From c903af032fd65614585e9b9a377abf14f046fdfc Mon Sep 17 00:00:00 2001
From: Ross Lawley <ross.lawley@gmail.com>
Date: Thu, 26 May 2011 15:44:43 +0100
Subject: [PATCH] Added inline_map_reduce functionality

Also added map_reduce method for calculating item_frequencies
Closes #183
---
 docs/changelog.rst      |  2 ++
 mongoengine/queryset.py | 63 ++++++++++++++++++++++++++++++++++++---
 setup.py                |  2 +-
 tests/queryset.py       | 65 ++++++++++++++++++++++++++---------------
 4 files changed, 104 insertions(+), 28 deletions(-)

diff --git a/docs/changelog.rst b/docs/changelog.rst
index 29d03bc2..686b326f 100644
--- a/docs/changelog.rst
+++ b/docs/changelog.rst
@@ -5,6 +5,8 @@ Changelog
 Changes in dev
 ==============
 
+- Added optional map_reduce method item_frequencies
+- Added inline_map_reduce option to map_reduce
 - Updated connection exception so it provides more info on the cause.
 - Added searching multiple levels deep in ``DictField``
 - Added ``DictField`` entries containing strings to use matching operators
diff --git a/mongoengine/queryset.py b/mongoengine/queryset.py
index f5020ab8..17a1b0da 100644
--- a/mongoengine/queryset.py
+++ b/mongoengine/queryset.py
@@ -774,7 +774,8 @@ class QuerySet(object):
         :param map_f: map function, as :class:`~pymongo.code.Code` or string
         :param reduce_f: reduce function, as
                          :class:`~pymongo.code.Code` or string
-        :param output: output collection name
+        :param output: output collection name, if set to 'inline' will try to
+                       use :class:`~pymongo.collection.Collection.inline_map_reduce`
         :param finalize_f: finalize function, an optional function that
                            performs any post-reduction processing.
         :param scope: values to insert into map/reduce global scope. Optional.
@@ -824,8 +825,17 @@ class QuerySet(object):
 
         if limit:
             mr_args['limit'] = limit
-        results = self._collection.map_reduce(map_f, reduce_f, output, **mr_args)
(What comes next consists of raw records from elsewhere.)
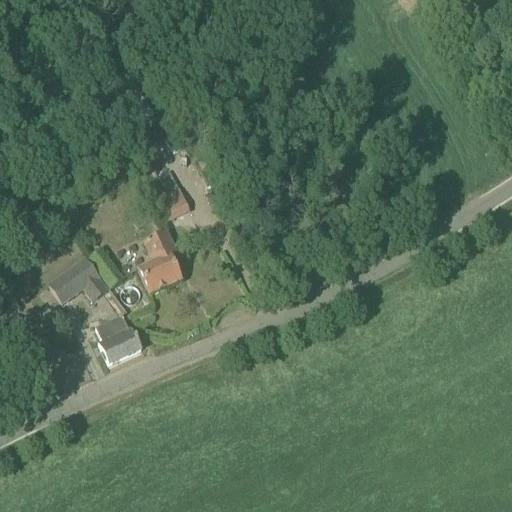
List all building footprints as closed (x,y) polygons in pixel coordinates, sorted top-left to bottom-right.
[(154,120),(138,98),(109,118),(126,141),(154,120)] [(127,144),(143,174),(159,165),(143,136),(127,144)] [(189,215),(180,198),(174,186),(163,192),(166,198),(152,204),(163,228),(189,215)] [(144,247),(153,267),(138,274),(150,300),(181,285),(169,260),(176,257),(166,237),(144,247)] [(110,293),(123,284),(101,253),(88,263),(110,293)] [(108,295),(99,283),(84,261),(48,287),(63,307),(81,293),(91,307),(108,295)] [(102,346),(98,348),(108,369),(141,354),(131,332),(128,334),(122,320),(95,333),(102,346)]
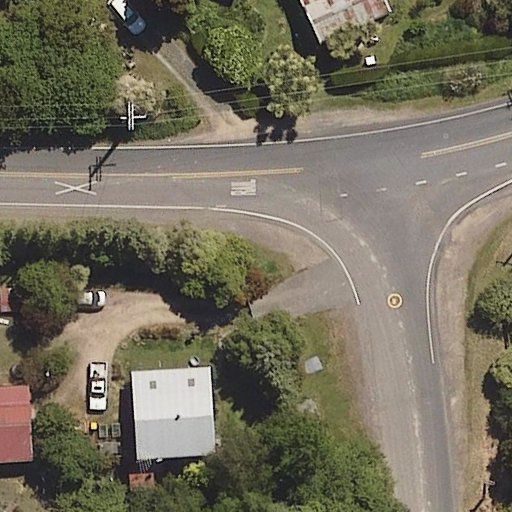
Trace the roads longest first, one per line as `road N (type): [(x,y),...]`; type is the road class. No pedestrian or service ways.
road 1 (tertiary): [(0,174),(246,174),(377,160)]
road 2 (residential): [(377,160),(420,511)]
road 3 (tertiary): [(377,160),(511,132)]
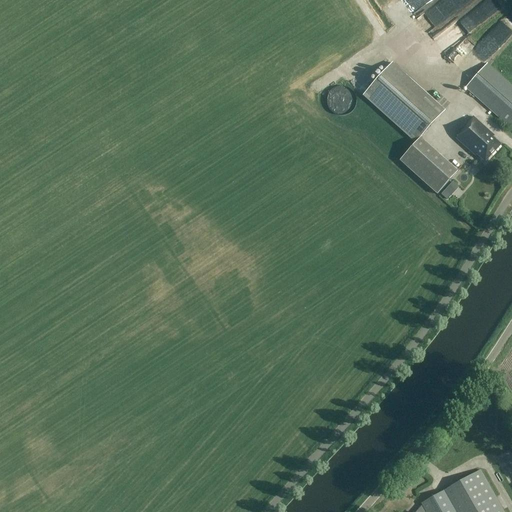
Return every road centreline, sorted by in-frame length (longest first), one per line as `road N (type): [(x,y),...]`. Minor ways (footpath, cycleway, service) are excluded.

-        results = results.find()
+
+        if output == 'inline' or (not keep_temp and not self._ordering):
+            map_reduce_function = 'inline_map_reduce'
+        else:
+            map_reduce_function = 'map_reduce'
+            mr_args['out'] = output
+
+        results = getattr(self._collection, map_reduce_function)(map_f, reduce_f, **mr_args)
+
+        if map_reduce_function == 'map_reduce':
+            results = results.find()
 
         if self._ordering:
             results = results.sort(self._ordering)
@@ -1266,7 +1276,7 @@ class QuerySet(object):
         """
         return self.exec_js(average_func, field)
 
-    def item_frequencies(self, field, normalize=False):
+    def item_frequencies(self, field, normalize=False, map_reduce=False):
         """Returns a dictionary of all items present in a field across
         the whole queried set of documents, and their corresponding frequency.
         This is useful for generating tag clouds, or searching documents.
@@ -1276,7 +1286,52 @@ class QuerySet(object):
 
         :param field: the field to use
         :param normalize: normalize the results so they add to 1.0
+        :param map_reduce: Use map_reduce over exec_js
         """
+        if map_reduce:
+            return self._item_frequencies_map_reduce(field, normalize=normalize)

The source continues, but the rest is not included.